A teologia da bicicleta

Hoje um amigo me perguntou como eu estava encarando tudo isso que está acontecendo. Confesso que tenho evitado pensar muito, mas me detive na pergunta, e respondi que estava com meu instinto de guerreira ativado no máximo, mesmo sem saber ao certo de onde viriam os inimigos a enfrentar, nesse cenário em que a única certeza que temos são as incertezas. São tantas crises acontecendo ao mesmo tempo que fica impossível fazer um planejamento. Na verdade, todas essas previsões de futuro que ouvimos no momento não passam de um tiro no escuro. Ninguém nunca passou por isso e ninguém sabe nada, de fato.

Daí esse meu amigo me veio com uma pérola de sabedoria bíblica, que chamo aqui de teologia da bicicleta, mas que também atende pelo nome de “basta ao dia o seu próprio mal” (Mateus 6.34).

Explico a interessante analogia e a curiosa teologia. Ele me disse: Quando alguém está pedalando uma bicicleta, se parar de pedalar, a bicicleta pende para o lado, a pessoa perde o equilíbrio e cai. Conclusão: para não perder o equilíbrio momentâneo o segredo é não parar de pedalar, ainda que pareça que estamos pedalando “às cegas” ou sem ter ideia do que encontraremos pela frente. Só pedale e não deixe a bicicleta cair.

Mas o que isso tem a ver com o versículo em que Jesus nos exorta, dizendo para não nos preocuparmos tanto com a vida, pois “basta ao dia o seu próprio mal” (Mt 6.34)? Ora, para entendermos as palavras de Jesus, precisamos olhar para o contexto mais amplo em que foram ditas. Elas estão inseridas no famoso Sermão do monte, que começa em Mateus 5. Na verdade, depois de citar as bem-aventuranças, Jesus abre esse sermão ensinando que seus discípulos deveriam ser o sal da terra, a luz do mundo, que deveriam amar o próximo, praticar a justiça, dar esmolas, orar, jejuar (Mateus 5.13—6.18).

A seguir, a partir de Mateus 6.19, Jesus começa a exortar os discípulos sobre alguns perigos deste mundo que nos desviam dessa vocação por ele proposta aos filhos de Deus, para que sejam o sal da terra, a luz do mundo etc. E quais seriam esses perigos? Várias tentações: a tentação de deixar o desejo de acumular tesouros na terra tomar conta do nosso coração; a tentação de permitir que o mal transforme o nosso olhar e todo nosso corpo em trevas; a tentação de servir a dois senhores (a Deus e às riquezas); e, por fim, a tentação de ceder à ansiosa preocupação pela vida.

Sim, esta última hipótese também é apresentada por Jesus como uma tentação à qual devemos resistir.
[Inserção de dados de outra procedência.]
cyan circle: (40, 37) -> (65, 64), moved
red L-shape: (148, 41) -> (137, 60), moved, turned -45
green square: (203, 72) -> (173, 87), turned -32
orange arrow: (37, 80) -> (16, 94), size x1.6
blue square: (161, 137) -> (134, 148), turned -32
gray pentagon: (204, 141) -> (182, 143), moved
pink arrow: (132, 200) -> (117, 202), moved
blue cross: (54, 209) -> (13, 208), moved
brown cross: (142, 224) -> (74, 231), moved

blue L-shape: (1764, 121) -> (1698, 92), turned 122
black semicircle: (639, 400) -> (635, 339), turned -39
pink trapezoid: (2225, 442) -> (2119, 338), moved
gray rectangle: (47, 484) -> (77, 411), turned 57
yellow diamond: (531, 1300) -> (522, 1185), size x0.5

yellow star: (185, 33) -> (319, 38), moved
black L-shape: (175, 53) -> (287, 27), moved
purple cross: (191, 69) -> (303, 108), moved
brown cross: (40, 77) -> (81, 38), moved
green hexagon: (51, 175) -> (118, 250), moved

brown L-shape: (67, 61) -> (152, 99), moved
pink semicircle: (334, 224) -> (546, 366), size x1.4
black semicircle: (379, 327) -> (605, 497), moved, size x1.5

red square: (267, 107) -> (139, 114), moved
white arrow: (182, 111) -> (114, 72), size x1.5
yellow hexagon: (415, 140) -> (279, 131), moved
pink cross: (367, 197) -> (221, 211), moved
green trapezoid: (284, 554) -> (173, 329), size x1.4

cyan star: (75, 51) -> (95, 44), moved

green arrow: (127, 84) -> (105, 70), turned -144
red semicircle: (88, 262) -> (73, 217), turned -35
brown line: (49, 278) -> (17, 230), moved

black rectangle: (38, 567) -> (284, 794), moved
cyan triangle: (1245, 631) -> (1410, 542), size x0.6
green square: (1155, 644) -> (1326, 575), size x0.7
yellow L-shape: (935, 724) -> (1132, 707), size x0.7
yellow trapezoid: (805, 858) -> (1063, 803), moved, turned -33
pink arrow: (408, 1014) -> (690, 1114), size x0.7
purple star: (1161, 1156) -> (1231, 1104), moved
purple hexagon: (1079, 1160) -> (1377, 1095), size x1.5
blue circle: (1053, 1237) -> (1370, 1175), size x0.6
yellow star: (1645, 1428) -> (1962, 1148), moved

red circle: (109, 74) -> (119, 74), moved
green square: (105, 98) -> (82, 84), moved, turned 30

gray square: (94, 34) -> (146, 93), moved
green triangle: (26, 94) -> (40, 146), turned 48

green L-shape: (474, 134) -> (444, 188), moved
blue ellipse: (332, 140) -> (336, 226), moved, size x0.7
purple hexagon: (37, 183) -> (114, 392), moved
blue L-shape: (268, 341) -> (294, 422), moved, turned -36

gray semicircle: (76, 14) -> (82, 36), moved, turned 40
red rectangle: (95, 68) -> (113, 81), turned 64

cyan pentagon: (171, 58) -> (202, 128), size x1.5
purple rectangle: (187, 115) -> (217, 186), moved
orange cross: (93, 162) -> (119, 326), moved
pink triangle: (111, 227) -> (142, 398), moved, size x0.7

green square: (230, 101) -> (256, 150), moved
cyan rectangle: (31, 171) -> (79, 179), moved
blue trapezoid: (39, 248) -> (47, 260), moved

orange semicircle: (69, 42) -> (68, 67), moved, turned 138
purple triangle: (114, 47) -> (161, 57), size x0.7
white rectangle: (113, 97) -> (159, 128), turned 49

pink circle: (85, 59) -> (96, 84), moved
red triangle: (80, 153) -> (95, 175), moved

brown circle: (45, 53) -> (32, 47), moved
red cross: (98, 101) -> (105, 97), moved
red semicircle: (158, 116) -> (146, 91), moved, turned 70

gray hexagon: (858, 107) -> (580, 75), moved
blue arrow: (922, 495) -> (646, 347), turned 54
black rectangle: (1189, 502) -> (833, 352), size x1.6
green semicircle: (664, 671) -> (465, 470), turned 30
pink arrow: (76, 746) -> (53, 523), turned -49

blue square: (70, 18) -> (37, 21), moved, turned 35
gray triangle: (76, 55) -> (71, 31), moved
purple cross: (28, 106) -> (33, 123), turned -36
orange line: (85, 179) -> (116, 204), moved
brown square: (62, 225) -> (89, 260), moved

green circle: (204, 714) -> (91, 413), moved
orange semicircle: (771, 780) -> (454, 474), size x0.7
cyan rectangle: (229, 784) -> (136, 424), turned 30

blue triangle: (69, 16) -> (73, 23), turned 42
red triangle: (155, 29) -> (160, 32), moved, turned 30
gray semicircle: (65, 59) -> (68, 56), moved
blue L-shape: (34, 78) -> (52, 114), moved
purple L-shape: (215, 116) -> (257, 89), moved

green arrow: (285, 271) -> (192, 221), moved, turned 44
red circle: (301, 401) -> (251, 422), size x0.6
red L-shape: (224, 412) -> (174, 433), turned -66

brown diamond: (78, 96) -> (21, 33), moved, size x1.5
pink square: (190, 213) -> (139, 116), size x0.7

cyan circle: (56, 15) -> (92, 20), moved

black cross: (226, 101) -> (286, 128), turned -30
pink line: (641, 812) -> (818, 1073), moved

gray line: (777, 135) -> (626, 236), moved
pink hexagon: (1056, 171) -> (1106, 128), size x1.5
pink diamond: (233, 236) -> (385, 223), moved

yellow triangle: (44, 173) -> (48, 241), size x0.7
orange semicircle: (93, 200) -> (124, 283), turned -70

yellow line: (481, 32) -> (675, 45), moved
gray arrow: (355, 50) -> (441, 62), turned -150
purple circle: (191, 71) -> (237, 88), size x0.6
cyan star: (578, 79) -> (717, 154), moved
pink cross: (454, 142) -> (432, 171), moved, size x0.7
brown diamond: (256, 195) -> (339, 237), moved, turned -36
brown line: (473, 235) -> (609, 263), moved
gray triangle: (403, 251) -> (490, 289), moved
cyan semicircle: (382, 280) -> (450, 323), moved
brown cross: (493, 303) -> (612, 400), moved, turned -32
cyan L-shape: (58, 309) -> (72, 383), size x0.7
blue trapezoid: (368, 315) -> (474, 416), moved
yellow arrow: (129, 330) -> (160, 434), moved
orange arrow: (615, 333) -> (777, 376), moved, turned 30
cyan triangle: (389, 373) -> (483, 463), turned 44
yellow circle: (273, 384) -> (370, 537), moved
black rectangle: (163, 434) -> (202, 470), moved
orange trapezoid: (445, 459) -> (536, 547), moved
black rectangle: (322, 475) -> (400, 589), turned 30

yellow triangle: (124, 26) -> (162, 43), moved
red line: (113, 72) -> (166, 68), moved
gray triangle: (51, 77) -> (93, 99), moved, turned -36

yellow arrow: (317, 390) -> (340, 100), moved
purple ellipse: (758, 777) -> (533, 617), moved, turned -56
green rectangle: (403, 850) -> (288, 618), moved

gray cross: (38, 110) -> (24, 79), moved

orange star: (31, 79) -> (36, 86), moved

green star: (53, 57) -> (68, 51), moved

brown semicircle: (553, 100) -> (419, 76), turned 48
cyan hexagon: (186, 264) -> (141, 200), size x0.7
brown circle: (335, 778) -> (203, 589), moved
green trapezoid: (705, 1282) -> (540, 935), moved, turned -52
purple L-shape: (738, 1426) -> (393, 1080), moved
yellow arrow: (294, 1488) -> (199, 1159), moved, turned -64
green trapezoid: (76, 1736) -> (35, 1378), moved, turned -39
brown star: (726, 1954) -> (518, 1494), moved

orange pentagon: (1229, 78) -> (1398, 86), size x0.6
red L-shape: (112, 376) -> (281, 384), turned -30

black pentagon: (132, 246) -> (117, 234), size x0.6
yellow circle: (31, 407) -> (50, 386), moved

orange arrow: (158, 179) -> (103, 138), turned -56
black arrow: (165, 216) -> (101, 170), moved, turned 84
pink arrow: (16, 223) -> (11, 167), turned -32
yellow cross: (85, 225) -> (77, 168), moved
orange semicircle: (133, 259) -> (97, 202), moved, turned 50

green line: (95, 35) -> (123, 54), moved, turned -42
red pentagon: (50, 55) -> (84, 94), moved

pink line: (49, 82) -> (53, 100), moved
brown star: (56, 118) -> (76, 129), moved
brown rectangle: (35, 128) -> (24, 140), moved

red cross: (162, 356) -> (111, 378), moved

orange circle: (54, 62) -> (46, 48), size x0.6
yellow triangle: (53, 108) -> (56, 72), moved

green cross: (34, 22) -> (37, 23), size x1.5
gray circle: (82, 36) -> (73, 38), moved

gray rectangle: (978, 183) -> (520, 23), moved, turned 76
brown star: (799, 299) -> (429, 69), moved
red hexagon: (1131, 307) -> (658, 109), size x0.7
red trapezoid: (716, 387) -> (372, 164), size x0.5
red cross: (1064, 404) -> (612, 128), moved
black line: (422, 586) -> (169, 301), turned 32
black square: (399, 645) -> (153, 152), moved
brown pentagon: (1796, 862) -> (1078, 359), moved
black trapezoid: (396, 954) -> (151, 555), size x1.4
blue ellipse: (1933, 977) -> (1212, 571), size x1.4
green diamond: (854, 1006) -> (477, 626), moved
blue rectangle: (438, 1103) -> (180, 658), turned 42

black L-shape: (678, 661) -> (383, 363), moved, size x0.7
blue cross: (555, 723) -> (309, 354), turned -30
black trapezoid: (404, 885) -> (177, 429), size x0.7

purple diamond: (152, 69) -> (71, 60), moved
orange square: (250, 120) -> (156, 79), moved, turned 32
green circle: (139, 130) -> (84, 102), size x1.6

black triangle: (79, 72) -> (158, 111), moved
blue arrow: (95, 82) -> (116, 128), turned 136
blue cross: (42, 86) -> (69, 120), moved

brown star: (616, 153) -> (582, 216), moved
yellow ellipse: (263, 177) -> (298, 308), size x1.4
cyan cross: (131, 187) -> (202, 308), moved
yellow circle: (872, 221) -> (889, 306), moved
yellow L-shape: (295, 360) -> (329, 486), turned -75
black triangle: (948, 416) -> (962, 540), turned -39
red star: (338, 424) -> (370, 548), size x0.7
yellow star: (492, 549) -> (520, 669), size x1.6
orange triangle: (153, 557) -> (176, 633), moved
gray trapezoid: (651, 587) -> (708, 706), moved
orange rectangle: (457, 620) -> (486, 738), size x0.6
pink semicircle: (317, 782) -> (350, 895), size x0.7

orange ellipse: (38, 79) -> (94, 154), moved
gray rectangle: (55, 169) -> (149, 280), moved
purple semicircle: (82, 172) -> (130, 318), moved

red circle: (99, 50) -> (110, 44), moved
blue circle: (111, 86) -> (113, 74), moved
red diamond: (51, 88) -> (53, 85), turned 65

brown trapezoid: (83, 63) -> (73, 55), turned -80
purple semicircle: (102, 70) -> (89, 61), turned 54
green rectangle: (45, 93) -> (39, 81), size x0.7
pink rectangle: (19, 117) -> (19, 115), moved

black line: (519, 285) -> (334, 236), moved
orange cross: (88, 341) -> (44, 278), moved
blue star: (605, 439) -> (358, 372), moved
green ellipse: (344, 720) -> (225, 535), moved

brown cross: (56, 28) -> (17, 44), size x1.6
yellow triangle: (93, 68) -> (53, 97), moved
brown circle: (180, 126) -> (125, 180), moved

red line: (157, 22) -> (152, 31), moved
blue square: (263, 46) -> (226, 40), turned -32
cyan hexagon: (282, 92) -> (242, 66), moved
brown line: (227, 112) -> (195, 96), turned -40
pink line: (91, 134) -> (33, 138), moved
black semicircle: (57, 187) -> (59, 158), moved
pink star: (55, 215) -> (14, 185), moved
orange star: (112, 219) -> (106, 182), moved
E Jesus trabalha essa questão a partir de uma abordagem bem interessante:

– Primeiro, coloca ordem em nossas prioridades, mostrando que devemos ser gratos pelo que o Pai já nos deu (a vida e o corpo), e não ficarmos ansiosos por aquilo que ele vai nos dar (o alimento e as vestes);
– Segundo, aponta para provas incontestáveis na natureza de que o Pai cuida de sua criação;
– Terceiro, diz que só os gentios (os que não são filhos de Deus) é que devem se preocupar com o que vão comer, beber ou vestir. E por que os filhos de Deus não precisam se preocupar com essas coisas? Ora, justamente porque são filhos de Deus, o próprio Pai cuida deles e se preocupa em providenciá-las, pois sabe que necessitamos delas;
– Quarto, ele nos mostra com o que de fato devemos nos preocupar: “buscai, pois, em primeiro lugar, o seu reino e a sua justiça, e todas estas coisas vos serão acrescentadas” (Mateus 6.33);
– Por último, tendo dito tudo isso, Jesus conclui: “Portanto [ou seja, por tudo isso que apontei], não vos inquieteis com o dia de amanhã, pois o amanhã trará os seus cuidados; basta ao dia o seu próprio mal” (Mateus 6.33).

Em outras palavras, não se deixe distrair pela tentação das preocupações e ansiedades. Deus já te deu o mais importante (a vida e o corpo). Ele também providenciará o restante (alimentos e vestes). Faça o que Jesus diz: busque em primeiro lugar o reino e a justiça de Deus (ou seja, seja o sal da terra e a luz do mundo, ame o próximo, pratique a justiça, dê esmolas, ore, jejue, viva de acordo com a sua vocação cristã), e ele providenciará as demais coisas, pois o Pai cuida de seus filhos. Portanto, não se distraia com as preocupações, não pare de pedalar em busca do que interessa, não se desequilibre pensando no amanhã: “basta ao dia o seu próprio mal” (Mateus 6.34).